User Controlled ‘Dinked’ Passes – Described as “slightly elevated passes used to avoid a defenders leg,” this improvement is a positive one that should give attackers more variety if nothing else. In general, defenders in FIFA 19 do a fairly decent job at shutting off passing lanes and blocking shots, so countering this tactic with dinked passes should provide balance.
Driven Pass-And-Go – Think 1-2 on steroids, or at least that’s how I interpreted this note. I’m all for new ideas and utilizing all possible buttons, but how often do you see driven passes used in some sort of 1-2 (pass and go)? My issue with this isn’t so much with the pass but more so how the receiver’s touch will be tuned. Controlling driven passes is and should be difficult, especially when under pressure. If the receiver is able to control these driven passes in a manner that allows them to quickly send the passer on their way with a returned pass, I will be highly disappointed with this new feature.
Player Switching – Lastly, player switching looks to be receiving some attention this year by way of improved logic, and possibly even an indicator button similar to PES 2019 that would allow for the user to see the next defender in the switch queue.
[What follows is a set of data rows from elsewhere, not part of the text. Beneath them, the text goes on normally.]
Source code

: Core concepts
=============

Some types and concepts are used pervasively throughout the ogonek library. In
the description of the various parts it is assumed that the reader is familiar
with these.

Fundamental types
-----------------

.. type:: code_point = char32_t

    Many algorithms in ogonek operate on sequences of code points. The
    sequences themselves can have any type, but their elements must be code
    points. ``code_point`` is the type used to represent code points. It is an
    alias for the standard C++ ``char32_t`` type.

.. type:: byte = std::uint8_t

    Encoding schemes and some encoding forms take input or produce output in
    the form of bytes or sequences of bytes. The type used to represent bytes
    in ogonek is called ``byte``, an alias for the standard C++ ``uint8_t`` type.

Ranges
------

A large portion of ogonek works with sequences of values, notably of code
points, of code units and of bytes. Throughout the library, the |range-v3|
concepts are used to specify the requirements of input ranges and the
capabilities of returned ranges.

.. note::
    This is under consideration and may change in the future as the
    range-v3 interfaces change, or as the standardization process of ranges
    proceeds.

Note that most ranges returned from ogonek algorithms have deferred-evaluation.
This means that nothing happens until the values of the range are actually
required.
I’m more of a manual switch person, and while there are a few instances where switching on lofted through balls causes a slight delay and could lead to Dejan Lovren-like disasters, overall this change is intended for online players that switch frequently. Despite this change primarily focusing on defending, extending these tweaks to loose balls (50-50 balls) is a great added bonus as there are too many times where the AI logic takes over, and instead of the closest player trying to chase down a 50-50 ball they will instead run back to their designated position.
As we inch ever closer to more FIFA 20 news, these “Pitch Notes” are a pretty good start at giving us an indication where the developers are spending some of their precious time. How these new tweaks will be implemented, and more importantly balanced, will ultimately determine their success. However, one important thing to keep in mind is that patches and their tendency to dramatically alter gameplay post-release still loom in the distance.
What new feature discussed in these notes most excites you, and conversely what new feature makes you the most nervous?